How does this ACL work ?

jibbajabba

Would anyone be so kind as to explain how this ACL works? For example, in what order the ACLs are processed?

access-list 1 remark INSIDE_IF=Vlan1
access-list 1 remark SDM_ACL Category=2
access-list 1 permit 192.168.20.0 0.0.0.255
access-list 100 remark SDM_ACL Category=4
access-list 100 remark IPSec Rule
access-list 100 permit ip 192.168.20.0 0.0.0.255 192.168.10.0 0.0.0.255
access-list 101 remark SDM_ACL Category=2
access-list 101 remark IPSec Rule
access-list 101 deny   ip 192.168.20.0 0.0.0.255 192.168.30.0 0.0.0.255
access-list 101 remark IPSec Rule
access-list 101 deny   ip 192.168.20.0 0.0.0.255 192.168.10.0 0.0.0.255
access-list 101 permit ip 192.168.20.0 0.0.0.255 any
access-list 102 remark SDM_ACL Category=4
access-list 102 remark IPSec Rule
access-list 102 permit ip 192.168.20.0 0.0.0.255 192.168.30.0 0.0.0.255
dialer-list 1 protocol ip permit
no cdp run
route-map SDM_RMAP_1 permit 1
 match ip address 101

The router is 192.168.20.1 (single VLAN on all Ethernet ports), it has a VPN to 192.168.10.0/24 and 192.168.30.0/24.

My understanding...

Rule 100 allows traffic to 192.168.10.0/24 (VPN), rule 101 allows traffic to the Internet (but denies traffic which is intended for the two remote VPN networks), then rule 102 allows traffic to 192.168.30.0/24.

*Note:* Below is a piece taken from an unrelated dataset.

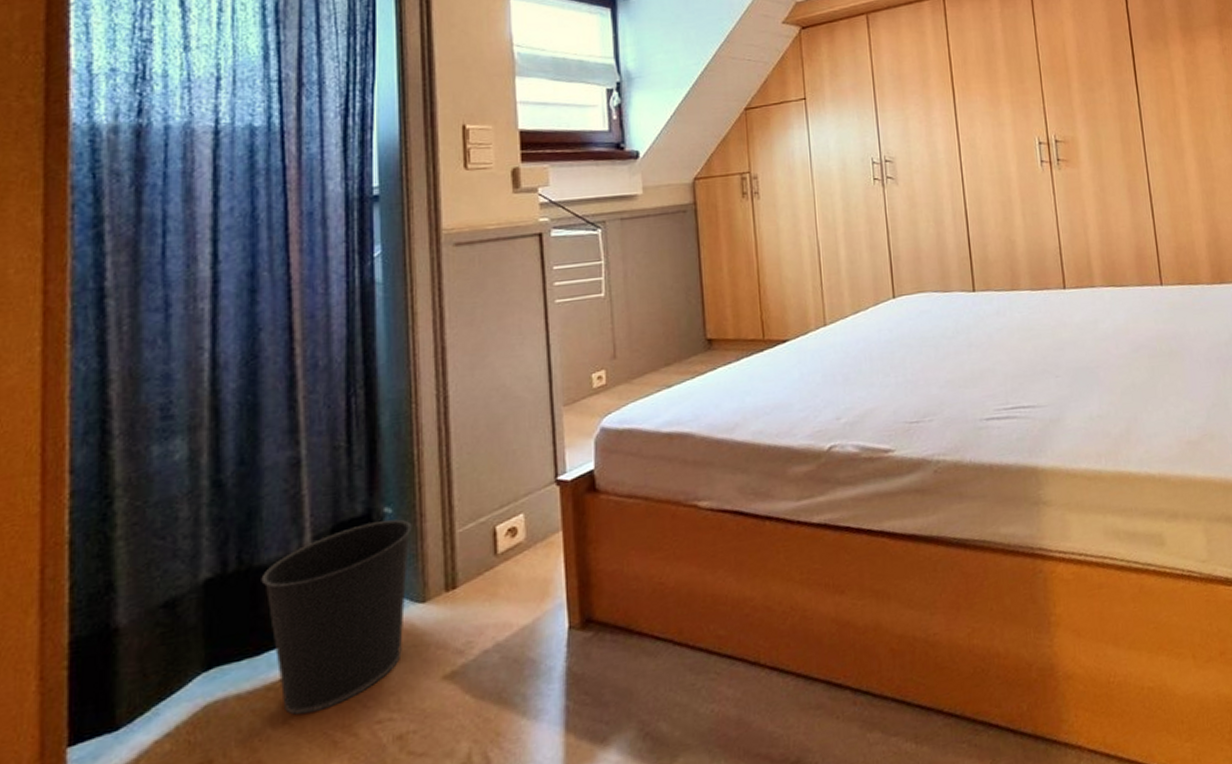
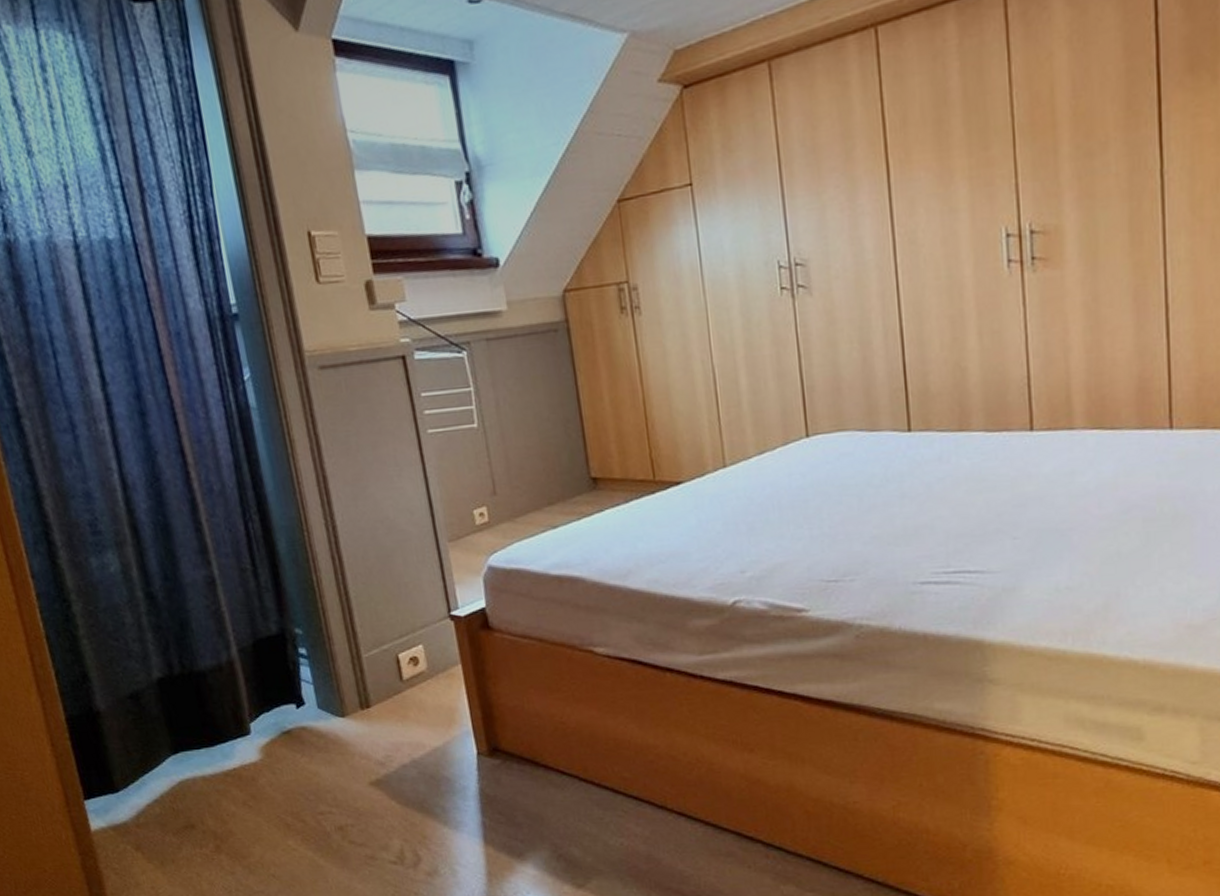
wastebasket: present [261,519,412,715] -> none [202,640,331,799]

What do the "route-map permit 1" and "match ip address 101" lines mean? Is ACL 1 not redundant given ACL 101?

Everything works, I'm just trying to understand what order things happen in.

EdTheLad

Use the Cisco forums for Cisco questions!

Route-map SDM_RMAP_1 permit 1:
SDM_RMAP_1 is the name of the route-map
permit 1 means this is the first line of the route-map, the 1 is a variable which allows you to modify the command position after a the route-map is created.
match ip address 101, means match access-list 101.

I'm sure if you went to google "cisco route-map" you would have found this explanation.